Eigentlich sagen aber alle, dass auch die Medikamente erstattet werden müssten. Denn die erlauben es, zunächst per Verhaltenstherapie die psychische Abhängigkeit separat anzugehen. Sie "entkoppeln" quasi für die erste Zeit der Entwöhnung die physische und die psychische Abhängigkeit, was dazu beiträgt, dass die Betroffenen stabiler werden und Verführungssituationen im weiteren Verlauf besser widerstehen können.

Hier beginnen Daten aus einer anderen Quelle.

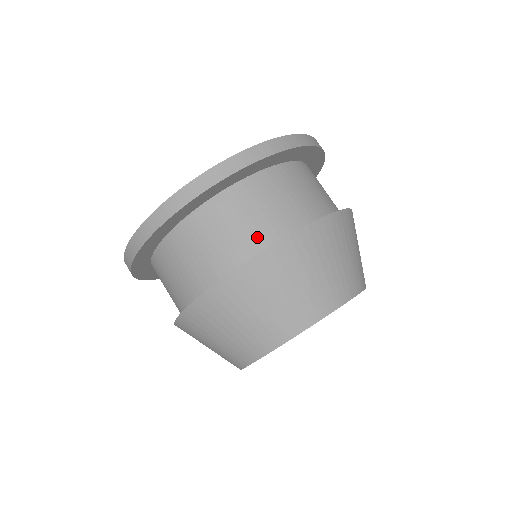
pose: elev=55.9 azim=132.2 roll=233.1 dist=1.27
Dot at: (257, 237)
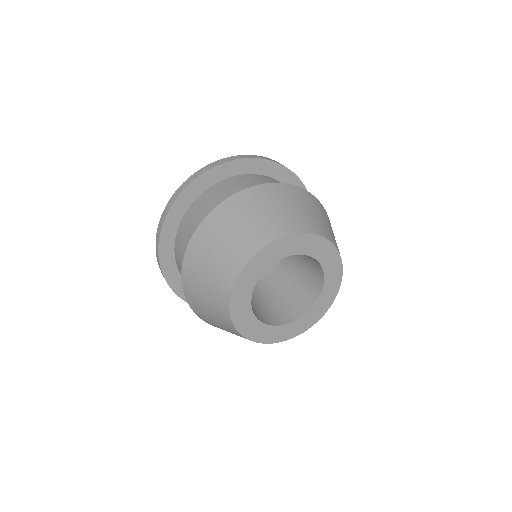
Dot at: occluded
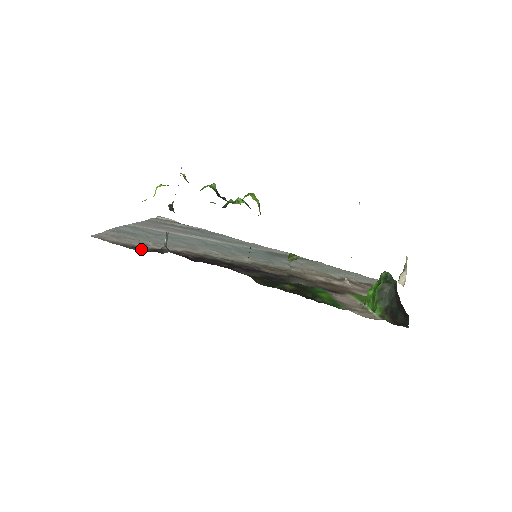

In ihrem Modellprojekt "Rauchfrei durchatmen" erstattet die AOK PLUS seit einiger Zeit auch die Medikamente, und sie scheint die guten Erfahrungen der Pneumologen reproduzieren zu können. Professor Stephan Mühlig von der TU Chemnitz (Institut für Psychologie, Klinische Psychologie und Psychotherapie) berichtete über vorläufige Ergebnistrends der im Rahmen dieses Modellprojekts durchgeführten, clusterrandomisierten ATEMM-Studie. Demnach liegt die Abstinenzquote nach einem Jahr selbst in der Intention-to-treat-Auswertung und bei objektivem Abstinenznachweis in der Größenordnung von 40-Prozent. Interessant ist, dass praktisch alle Teilnehmer die (freiwillige) medikamentöse Therapie in Anspruch nehmen. "Es scheint also einen klaren Bedarf zu geben. Medikamente sind zumindest eine Motivationshilfe", so Mühlig.

Arbeitskreis will Erstattungspflicht einklagen

Auch wegen der Rauchentwöhnung sind Pneumologen mit der COPD-Therapie in Deutschland eher unzufrieden. Das zeigt das erstmals erhobene Pneumologen-Barometer des Wissenschaftlichen Instituts für Versorgungsforschung in der Pneumologie (WINPNEU). In dem bisher noch nicht publizierten Barometer wurden die Ärzte unter anderem gefragt, wie sie die Wichtigkeit und die Möglichkeiten der Umsetzung der vier Pfeiler der COPD-Therapie einschätzen: Tabakentwöhnung, Lungensport, Medikamente und Rehabilitation werden dabei als ähnlich wichtig erachtet. In Sachen Umsetzung sind die Pneumologen aber nur mit der medikamentösen Therapie zufrieden, und besonders unzufrieden sind sie mit der Umsetzung der Tabakentwöhnung.

Klar ist, dass es schwierig wird, die unbefriedigende Situation grundlegend zu ändern, solange der §34 Abs. 1 SGB V so explizit formuliert ist, wie das derzeit der Fall ist. Deswegen läuft aktuell eine Klageinitiative des Wissenschaftlichen Arbeitskreises Tabakentwöhnung (WAT e.V.). Diese zielt darauf ab, eine Erstattungspflicht für das Gesamtpaket der Tabakentwöhnung durchzusetzen.